Also, Michael Jordan's standing reach was 8'10" and his highest touch was 12'5"...meaning his vertical was indeed measured at 43".

And...

Spud Webb 1985
Height w/o shoes: 5'6"
Height w/ shoes: 5'7"
Standing Reach: 7'4"
Highest Touch: 11'2"
Vertical Jump: 46 inches


----------



## simply_amazing (Aug 23, 2009)

Kobe's about 6'5" with shoes, but I've never seen his head close to the rim a la LeBron, VC, Jordan. His head's always several inches below, even with his 'fro. 

77" + 38" = 115"

Kobe's peak vertical was in the high 30's.
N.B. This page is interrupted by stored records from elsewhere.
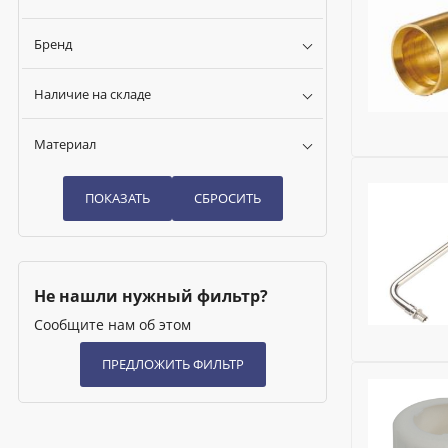
Бренд
Наличие на складе
Материал
Исключить
Не нашли нужный фильтр?
Сообщите нам об этом
Исключить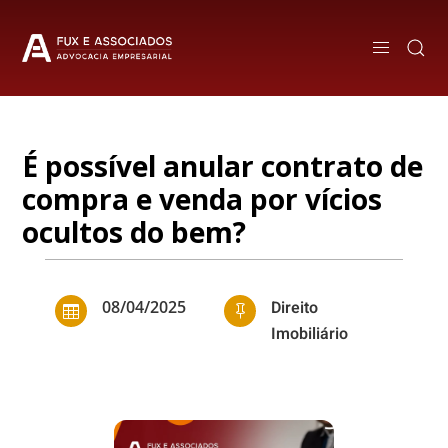
É possível anular contrato de
compra e venda por vícios
ocultos do bem?
08/04/2025
Direito


Imobiliário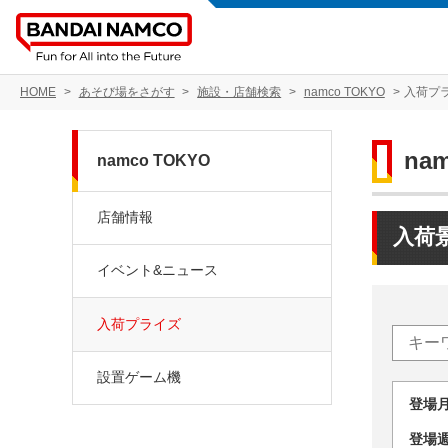
HOME
あそび場をさがす
施設・店舗検索
namco TOKYO
入荷プ
na
namco TOKYO
店舗情報
入荷
イベント&ニュース
入荷プライズ
設置ゲーム機
登場
登場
Here's a mixtape. Kobe always looks up at the rim, even in his younger years:


http://www.youtube.com/watch?v=6FaDVuYyYG0

edit: here's Kobe's stats from the previous link. As I suspected, 38."
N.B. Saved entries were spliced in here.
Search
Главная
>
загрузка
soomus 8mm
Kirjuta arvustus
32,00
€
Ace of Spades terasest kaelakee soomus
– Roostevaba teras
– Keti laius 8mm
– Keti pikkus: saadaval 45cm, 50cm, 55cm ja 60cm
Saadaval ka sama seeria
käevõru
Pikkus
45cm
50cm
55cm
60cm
Jordan was also considerably faster, had bigger hands, a bit taller, much more competitive, there's just no comparison. 

Kobe Bryant 1996
Height w/o shoes: 6'5"
Height w/ shoes: 6'6"
Weight: 199
Wingspan: 6'11"
Standing Reach: 8'10"
Highest Touch: 12'0"
Vertical Jump: 38 inches



Dee-Zy said:


> I always thought that Kobe was on par with Jordan in terms of athleticism/vertical


----------